Engin’in hikayesi, sadece bireysel bir trajedi değil. Aynı zamanda Türkiye’nin geçirdiği toplumsal bir sınavı da simgeliyor. Bu olayları içselleştiren, kanlı bir geçmişi kabullenmek ve geleceği inşa etme çabasını sürdürmek zorunda kalan bir neslin sesi. Engin’in yaşadığı travma, hayatın acımasız gerçekleriyle yüzleşmek zorunda kalan bir toplumun hikayesidir.
Bugünlerde Engin, yaşadığı acılara rağmen topluma umut vermek adına çalışmalar yapıyor. Darbe girişiminin mağdurlarına yardımı ve destek olmayı hedefleyen projelerde yer alarak, benzer acılar yaşayan insanlarla bir araya geliyor. Kendi hikayesini paylaşarak, başkalarının da iyileşmesine katkı sağlamayı amaçlıyor. Engin, “Hayatım artık farklı, ama bu farklılığın benim bir parçam olduğunu kabul ettim. Umut her zaman vardır, yeter ki onu aramayı bilelim.” diyor.

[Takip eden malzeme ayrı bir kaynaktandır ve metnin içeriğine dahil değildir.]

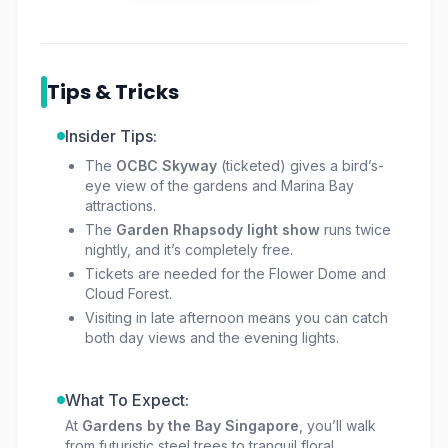
This isn’t just a garden. It’s part art, part
science, and part escape from the busy city.
Whether you’re here for a quiet stroll, to take
Tips & Tricks
photos, or to enjoy the evening show, the
experience feels different every time.
Insider Tips:
The
OCBC Skyway
(ticketed) gives a bird’s-
eye view of the gardens and Marina Bay
attractions.
The
Garden Rhapsody light show
runs twice
nightly, and it’s completely free.
Tickets are needed for the Flower Dome and
Cloud Forest.
Visiting in late afternoon means you can catch
both day views and the evening lights.
What To Expect:
At
Gardens by the Bay Singapore
, you’ll walk
from futuristic steel trees to tranquil floral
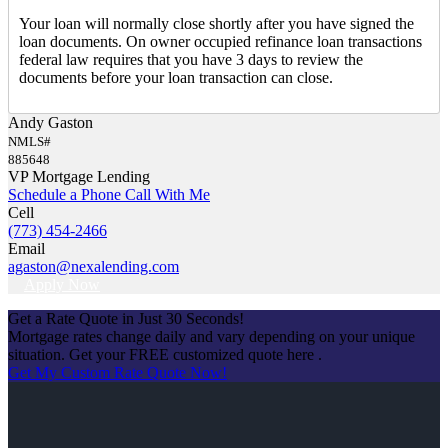
Your loan will normally close shortly after you have signed the
loan documents. On owner occupied refinance loan transactions
federal law requires that you have 3 days to review the
documents before your loan transaction can close.
Andy Gaston
NMLS#
885648
VP Mortgage Lending
Schedule a Phone Call With Me
Cell
(773) 454-2466
Email
agaston@nexalending.com
Apply Now
Get a Rate Quote in Just 30 Seconds!
Mortgage rates change daily and vary depending on your unique
situation. Get your FREE customized quote here .
Get My Custom Rate Quote Now!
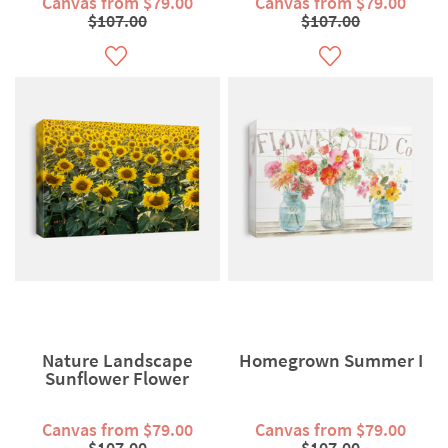
Canvas from $79.00
Canvas from $79.00
$107.00
$107.00
Nature Landscape
Homegrown Summer I
Sunflower Flower
Canvas from $79.00
Canvas from $79.00
$107.00
$107.00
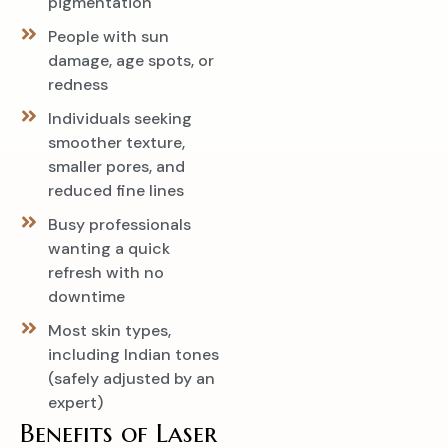
pigmentation
People with sun
damage, age spots, or
redness
Individuals seeking
smoother texture,
smaller pores, and
reduced fine lines
Busy professionals
wanting a quick
refresh with no
downtime
Most skin types,
including Indian tones
(safely adjusted by an
expert)
Benefits of Laser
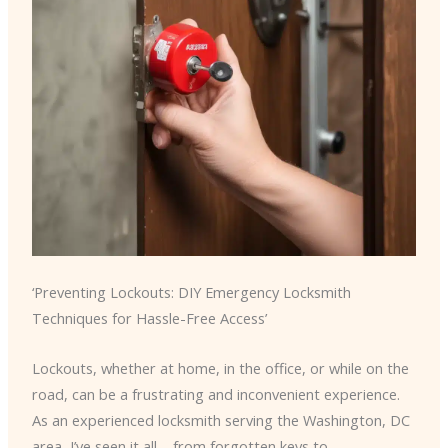
‘Preventing Lockouts: DIY Emergency Locksmith
Techniques for Hassle-Free Access’
Lockouts, whether at home, in the office, or while on the
road, can be a frustrating and inconvenient experience.
As an experienced locksmith serving the Washington, DC
area, I’ve seen it all – from forgotten keys to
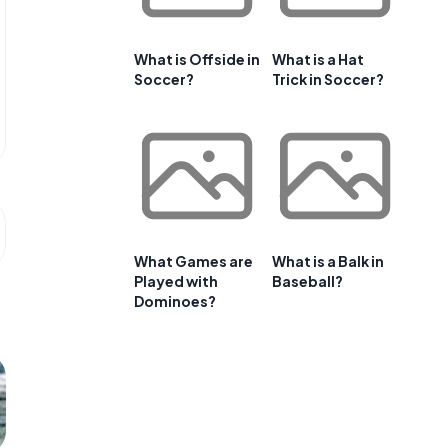
What is Offside in
What is a Hat
Soccer?
Trick in Soccer?
What Games are
What is a Balk in
Played with
Baseball?
Dominoes?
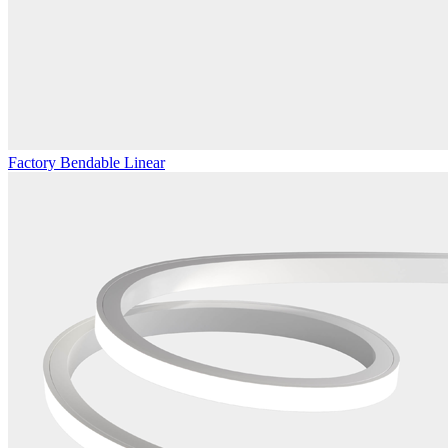
Factory Bendable Linear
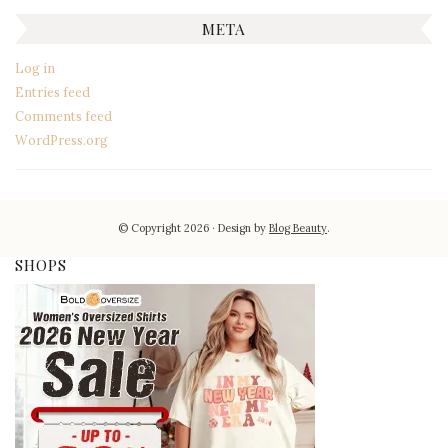
META
Log in
Entries feed
Comments feed
WordPress.org
© Copyright 2026
Design by
Blog Beauty
.
SHOPS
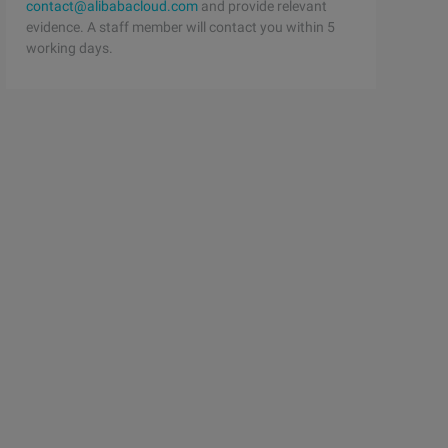
contact@alibabacloud.com
and provide relevant
evidence. A staff member will contact you within 5
working days.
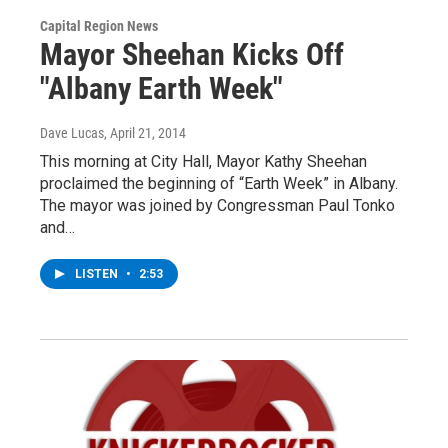
Capital Region News
Mayor Sheehan Kicks Off
"Albany Earth Week"
Dave Lucas
, April 21, 2014
This morning at City Hall, Mayor Kathy Sheehan
proclaimed the beginning of “Earth Week” in Albany.
The mayor was joined by Congressman Paul Tonko
and…
LISTEN
•
2:53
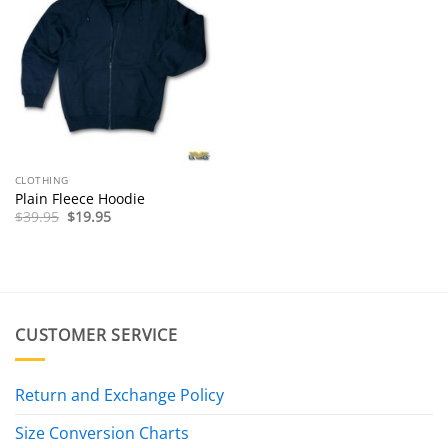
CLOTHING
Plain Fleece Hoodie
Original
Current
$
39.95
$
19.95
price
price
was:
is:
$39.95.
$19.95.
CUSTOMER SERVICE
Return and Exchange Policy
Size Conversion Charts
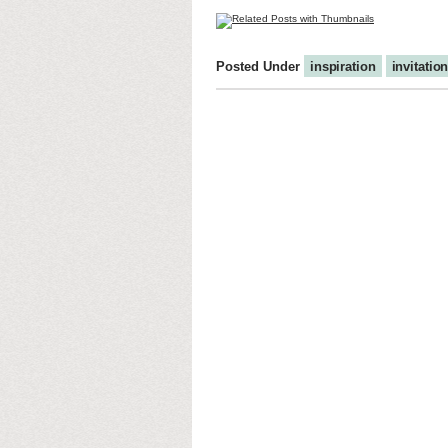
Posted Under
inspiration
invitatio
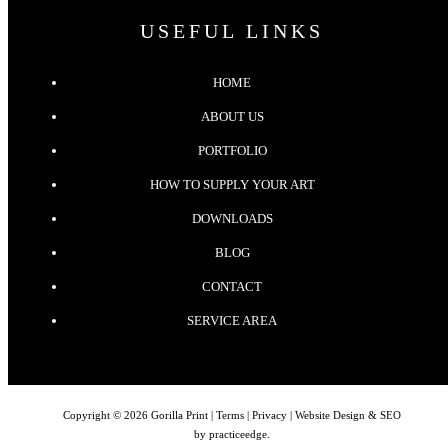
USEFUL LINKS
HOME
ABOUT US
PORTFOLIO
HOW TO SUPPLY YOUR ART
DOWNLOADS
BLOG
CONTACT
SERVICE AREA
Copyright © 2026 Gorilla Print |
Terms
|
Privacy
| Website Design & SEO
by
practiceedge
.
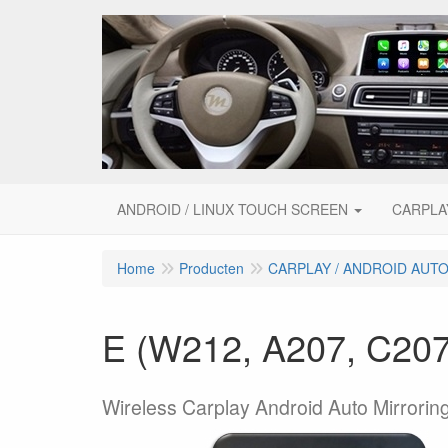
ANDROID / LINUX TOUCH SCREEN
CARPLA
Home
Producten
CARPLAY / ANDROID AUT
E (W212, A207, C207,
Wireless Carplay Android Auto Mirroring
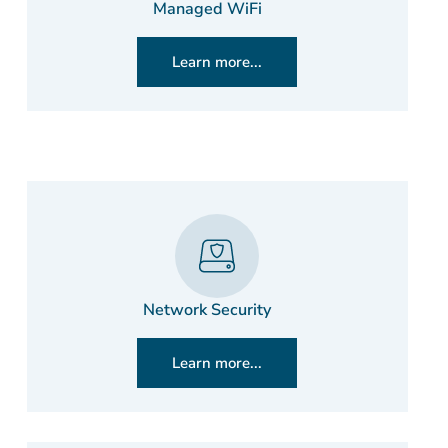
Managed WiFi
Learn more...
Network Security
Learn more...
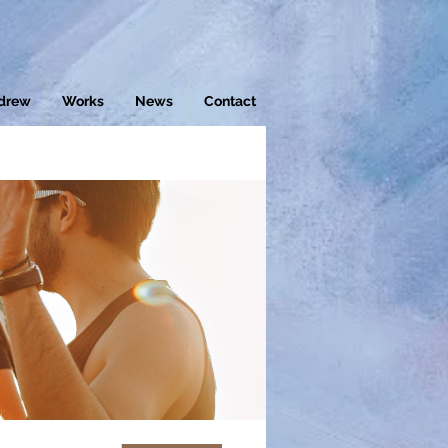
drew
Works
News
Contact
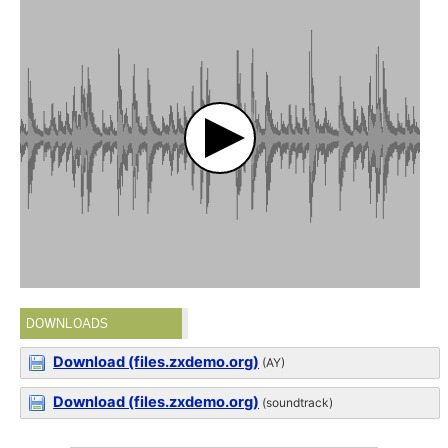
DOWNLOADS
Download (files.zxdemo.org)
(AY)
Download (files.zxdemo.org)
(soundtrack)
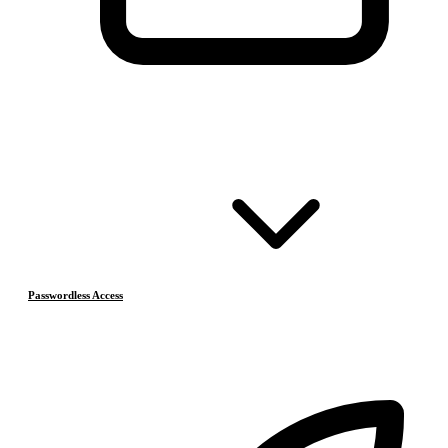
Passwordless Access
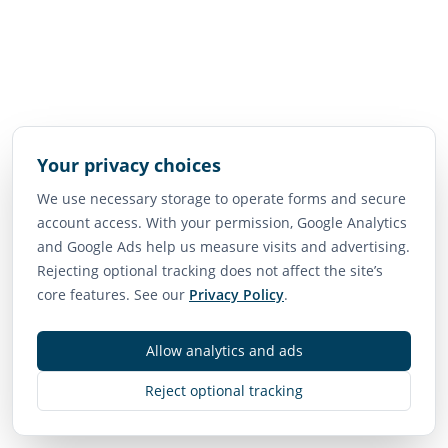
Your privacy choices
We use necessary storage to operate forms and secure
account access. With your permission, Google Analytics
and Google Ads help us measure visits and advertising.
Rejecting optional tracking does not affect the site’s
core features. See our
Privacy Policy
.
Allow analytics and ads
Reject optional tracking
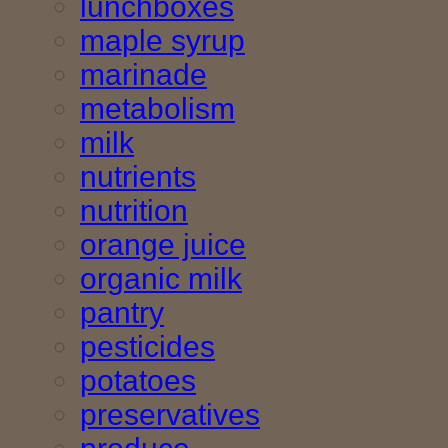
lunchboxes
maple syrup
marinade
metabolism
milk
nutrients
nutrition
orange juice
organic milk
pantry
pesticides
potatoes
preservatives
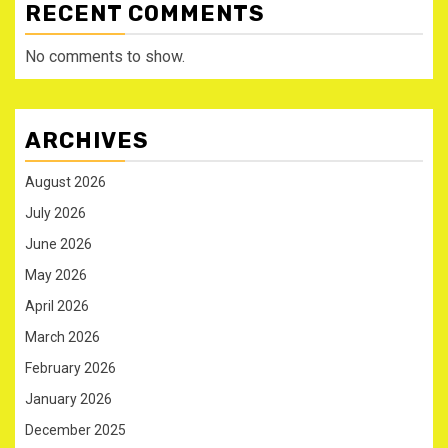
RECENT COMMENTS
No comments to show.
ARCHIVES
August 2026
July 2026
June 2026
May 2026
April 2026
March 2026
February 2026
January 2026
December 2025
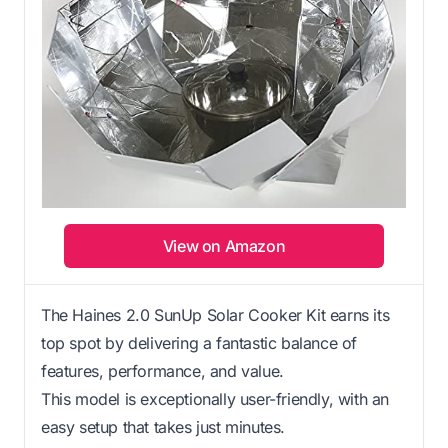
View on Amazon
The Haines 2.0 SunUp Solar Cooker Kit earns its
top spot by delivering a fantastic balance of
features, performance, and value.
This model is exceptionally user-friendly, with an
easy setup that takes just minutes.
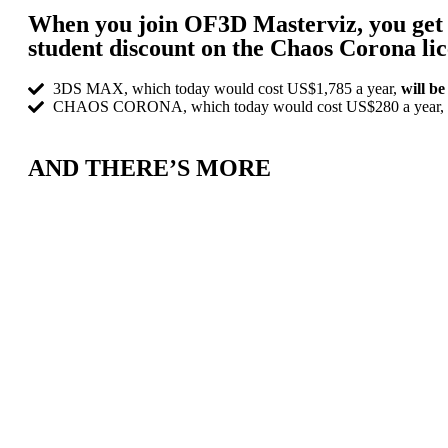
When you join OF3D Masterviz, you get 
student discount on the Chaos Corona lic
3DS MAX, which today would cost US$1,785 a year,
will b
CHAOS CORONA, which today would cost US$280 a year,
AND THERE’S MORE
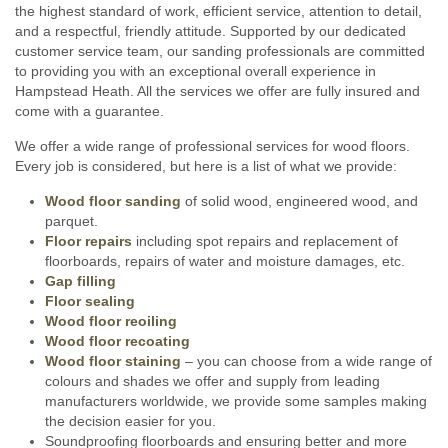
the highest standard of work, efficient service, attention to detail,
and a respectful, friendly attitude. Supported by our dedicated
customer service team, our sanding professionals are committed
to providing you with an exceptional overall experience in
Hampstead Heath. All the services we offer are fully insured and
come with a guarantee.
We offer a wide range of professional services for wood floors.
Every job is considered, but here is a list of what we provide:
Wood floor sanding
of solid wood, engineered wood, and
parquet.
Floor repairs
including spot repairs and replacement of
floorboards, repairs of water and moisture damages, etc.
Gap filling
Floor sealing
Wood floor reoiling
Wood floor recoating
Wood floor staining
– you can choose from a wide range of
colours and shades we offer and supply from leading
manufacturers worldwide, we provide some samples making
the decision easier for you.
Soundproofing floorboards and ensuring better and more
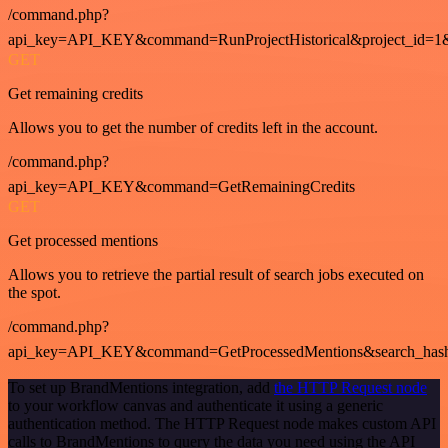
/command.php?
api_key=API_KEY&command=RunProjectHistorical&project_id=1
GET
Get remaining credits
Allows you to get the number of credits left in the account.
/command.php?
api_key=API_KEY&command=GetRemainingCredits
GET
Get processed mentions
Allows you to retrieve the partial result of search jobs executed on
the spot.
/command.php?
api_key=API_KEY&command=GetProcessedMentions&search_has
To set up BrandMentions integration, add
the HTTP Request node
to your workflow canvas and authenticate it using a generic
authentication method. The HTTP Request node makes custom API
calls to BrandMentions to query the data you need using the API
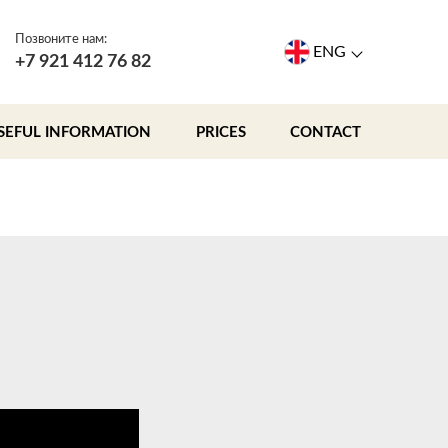
Позвоните нам:
ENG
+7 921 412 76 82
SEFUL INFORMATION
PRICES
CONTACT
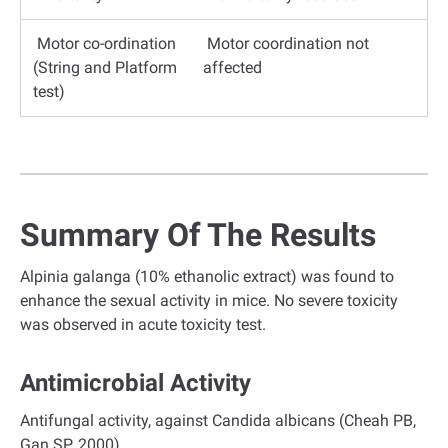
Motor co-ordination
Motor coordination not
(String and Platform
affected
test)
Summary Of The Results
Alpinia galanga (10% ethanolic extract) was found to
enhance the sexual activity in mice. No severe toxicity
was observed in acute toxicity test.
Antimicrobial Activity
Antifungal activity, against Candida albicans (Cheah PB,
Gan SP. 2000).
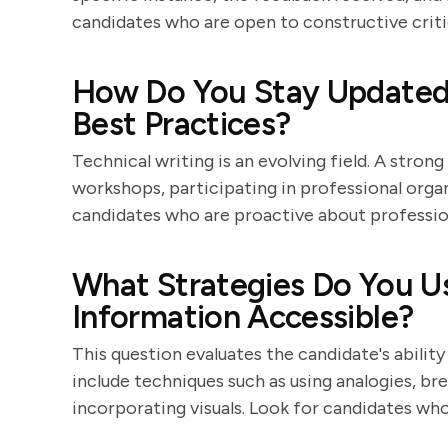
candidates who are open to constructive cri
How Do You Stay Updated 
Best Practices?
Technical writing is an evolving field. A stron
workshops, participating in professional organ
candidates who are proactive about professi
What Strategies Do You 
Information Accessible?
This question evaluates the candidate's abilit
include techniques such as using analogies, br
incorporating visuals. Look for candidates who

15 Temmuz’un acı hatıraları ve yarattığı travmalar, belki bir daha asla geçmeyen izler bıraktı. Ancak Engin’in hikayesi, bu izlerle mücadele etmenin ve yaşamın anlamını bulmanın mümkün olduğunu gösteriyor. İnsanı hayatta tutan şey, sevdikleri ve umudunun olmasıdır. Engin gibi pek çok insan, geçmişin acı miraslarını geride bırakmak için savaşıyor ve yeni bir yaşam inşa etmeye çalışıyor. Unutmayalım ki, hayatta kalmak mücadele gerektirirken; her yaralanma, aynı zamanda yeni bir başlangıcın da habercisidir.